Input records START

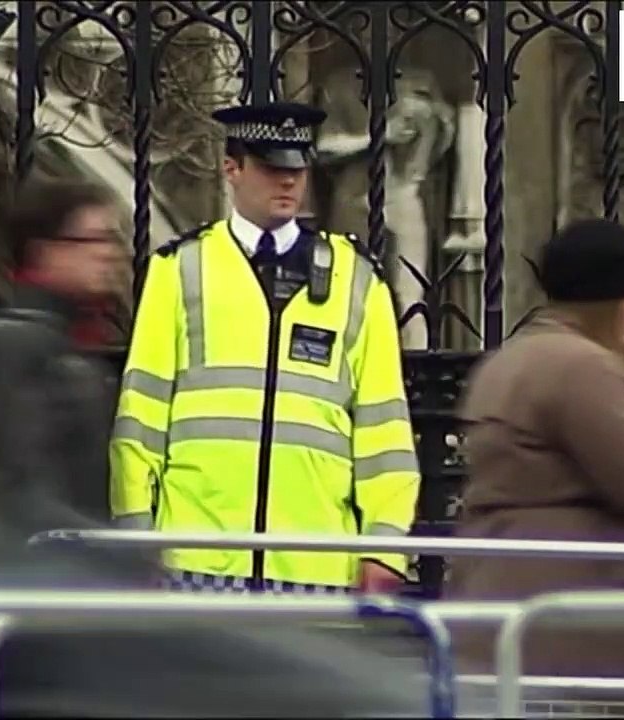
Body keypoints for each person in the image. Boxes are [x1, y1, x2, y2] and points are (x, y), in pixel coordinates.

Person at [109, 101, 421, 594]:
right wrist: (136, 533)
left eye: (298, 169)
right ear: (231, 169)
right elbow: (140, 420)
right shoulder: (178, 270)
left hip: (315, 560)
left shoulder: (357, 280)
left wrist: (383, 547)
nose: (289, 182)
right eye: (273, 168)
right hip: (196, 554)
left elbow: (383, 429)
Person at [445, 219, 624, 681]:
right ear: (605, 298)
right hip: (568, 620)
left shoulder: (509, 359)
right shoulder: (584, 366)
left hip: (502, 599)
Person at [0, 178, 126, 535]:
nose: (109, 252)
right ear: (44, 251)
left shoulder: (75, 341)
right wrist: (115, 551)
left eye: (112, 238)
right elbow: (15, 488)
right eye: (92, 239)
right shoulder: (15, 345)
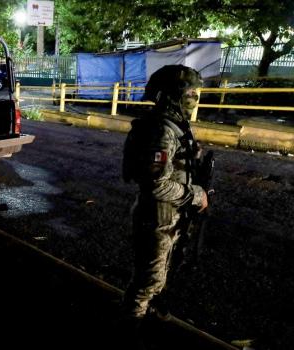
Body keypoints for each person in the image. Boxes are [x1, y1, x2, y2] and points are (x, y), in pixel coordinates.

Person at [120, 65, 208, 340]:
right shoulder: (161, 129)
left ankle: (151, 318)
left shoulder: (175, 124)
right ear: (172, 95)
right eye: (190, 92)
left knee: (162, 274)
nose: (195, 98)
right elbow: (156, 182)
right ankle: (129, 329)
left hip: (171, 213)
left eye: (196, 92)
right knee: (148, 281)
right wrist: (196, 195)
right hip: (158, 216)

Input records END

### [Description of the task]
In the entries above, find each line with "shoulder" and copy it.

### [Result of this exercise]
right shoulder: (178, 270)
left shoulder: (357, 280)
left shoulder: (509, 359)
right shoulder: (584, 366)
left shoulder: (75, 341)
right shoulder: (15, 345)
right shoulder: (161, 129)
left shoulder: (175, 124)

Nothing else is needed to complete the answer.